Interditto papale. Il papato non reagì fino a quando Innocenzo III non divenne papa nel 1198 e ordinò a Filippo di abiurare la sua terza moglie, Agnes, e di tornare a Ingeborg. Sosteneva che il matrimonio di Filippo con Agnes sarebbe stato sciolto in ogni caso perché la sorella di Agnes era già stata sposata con il nipote del re, ponendo Filippo e Agnese entro i gradi di affinità proibiti. Non li scomunicò, ma nel 1200 pose la Francia sotto interdetto a causa delle irregolarità coniugali del re. L'interdetto si è rivelato inefficace, tuttavia, perché i vescovi francesi erano fermamente controllati dalla Corona.

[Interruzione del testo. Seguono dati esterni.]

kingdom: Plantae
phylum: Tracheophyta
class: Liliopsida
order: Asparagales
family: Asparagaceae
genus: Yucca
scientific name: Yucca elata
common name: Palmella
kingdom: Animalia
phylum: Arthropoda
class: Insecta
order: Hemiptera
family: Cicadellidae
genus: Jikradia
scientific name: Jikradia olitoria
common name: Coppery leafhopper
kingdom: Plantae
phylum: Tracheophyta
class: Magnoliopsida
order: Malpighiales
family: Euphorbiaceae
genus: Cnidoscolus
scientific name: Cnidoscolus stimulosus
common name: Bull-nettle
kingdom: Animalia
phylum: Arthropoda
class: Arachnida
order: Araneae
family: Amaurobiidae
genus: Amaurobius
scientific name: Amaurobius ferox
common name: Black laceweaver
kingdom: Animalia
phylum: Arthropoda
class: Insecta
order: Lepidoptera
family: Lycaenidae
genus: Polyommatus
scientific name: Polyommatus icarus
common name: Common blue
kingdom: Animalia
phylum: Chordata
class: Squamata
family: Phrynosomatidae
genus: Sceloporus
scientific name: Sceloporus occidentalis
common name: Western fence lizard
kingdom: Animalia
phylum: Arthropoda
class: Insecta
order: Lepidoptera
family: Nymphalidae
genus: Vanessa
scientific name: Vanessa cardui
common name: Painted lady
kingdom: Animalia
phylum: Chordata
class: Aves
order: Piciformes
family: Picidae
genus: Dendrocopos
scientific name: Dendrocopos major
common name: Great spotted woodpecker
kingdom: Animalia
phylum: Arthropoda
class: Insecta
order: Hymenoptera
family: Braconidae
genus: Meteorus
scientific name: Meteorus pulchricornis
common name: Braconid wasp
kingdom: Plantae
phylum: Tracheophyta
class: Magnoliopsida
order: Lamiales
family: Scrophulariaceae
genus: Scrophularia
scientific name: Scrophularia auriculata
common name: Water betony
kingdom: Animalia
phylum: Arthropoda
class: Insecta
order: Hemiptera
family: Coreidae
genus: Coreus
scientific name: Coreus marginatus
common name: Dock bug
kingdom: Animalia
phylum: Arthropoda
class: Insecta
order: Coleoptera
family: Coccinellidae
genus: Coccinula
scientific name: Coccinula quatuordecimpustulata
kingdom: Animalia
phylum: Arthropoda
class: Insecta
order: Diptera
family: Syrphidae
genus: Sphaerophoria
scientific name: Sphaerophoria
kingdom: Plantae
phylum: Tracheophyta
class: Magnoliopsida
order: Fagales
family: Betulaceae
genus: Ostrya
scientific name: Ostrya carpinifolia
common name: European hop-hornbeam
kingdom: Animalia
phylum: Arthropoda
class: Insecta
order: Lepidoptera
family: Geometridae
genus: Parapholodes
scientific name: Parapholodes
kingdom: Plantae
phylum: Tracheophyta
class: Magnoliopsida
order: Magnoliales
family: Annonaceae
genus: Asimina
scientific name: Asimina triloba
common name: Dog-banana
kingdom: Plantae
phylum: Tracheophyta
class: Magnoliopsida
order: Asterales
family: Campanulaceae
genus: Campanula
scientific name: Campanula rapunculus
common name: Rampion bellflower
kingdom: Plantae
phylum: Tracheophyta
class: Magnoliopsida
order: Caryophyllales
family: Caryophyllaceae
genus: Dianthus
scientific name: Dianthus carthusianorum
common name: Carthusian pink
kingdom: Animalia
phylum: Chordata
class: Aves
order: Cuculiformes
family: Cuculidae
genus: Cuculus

Richiedevano solo che Filippo promettesse di non separarsi da Ingeborg fino a quando la questione non fosse stata risolta. In altre parole, sarebbero stati contenti se il re avesse semplicemente accettato di riconoscere la giurisdizione ecclesiastica in materia.

Riconciliazione. Nel 1202 fu convocata un'udienza a Soissons per valutare la situazione. Dopo due settimane di discussioni, Philip se ne andò improvvisamente, portando con sé Ingeborg. Agnes morì poco dopo e il papa continuò a rifiutarsi di consentire a Filippo di divorziare da Ingeborg. Il re continuava a premere per la libertà da Ingeborg, spiegando che poiché gli era stato negato il diritto di sposarsi legittimamente, era stato costretto a unioni illegittime. Ricordò al Papa che il re Giovanni d'Inghilterra e l'imperatore Federico I (Barbarossa) del Sacro Romano Impero erano stati entrambi autorizzati a separarsi dalle loro mogli, ma la conoscenza comune che le genealogie nel caso di Filippo erano false inibì una risoluzione dello stallo. A poco a poco, tuttavia, si sviluppò una nuova causa di annullamento: il mancato consumo del sindacato. Sebbene lei affermasse il contrario, Philip aveva, dall'inizio, fermamente negato di aver avuto rapporti sessuali con Ingeborg. Nel 1213, tuttavia, Filippo annunciò che si sarebbe riconciliato con Ingeborg, altrettanto improvvisamente come l'aveva respinta nel 1193. Negli anni successivi, il figlio di Filippo, Luigi, era maturato e aveva avuto un figlio suo, facendo la linea di successione ragionevolmente sicuro e riducendo la necessità di Filippo di produrre eredi più legittimi.

Ridefinire i limiti. In parte in risposta alla lotta che coinvolge Filippo, Ingeborg e il papato, il Quarto Concilio Lateranense (1215) ridusse i gradi di consanguineità proibiti da sette a quattro più gestibili e riconobbe solo due gradi di affinità - i fratelli e i cugini di un coniuge - come impedimenti al matrimonio. Con questa decisione le possibilità di unioni incestuose furono notevolmente ridotte, e fu abolito l'abuso degli impedimenti attraverso la compilazione di false genealogie, rafforzando la capacità della Chiesa di controllare il matrimonio e renderlo monogamo e indissolubile.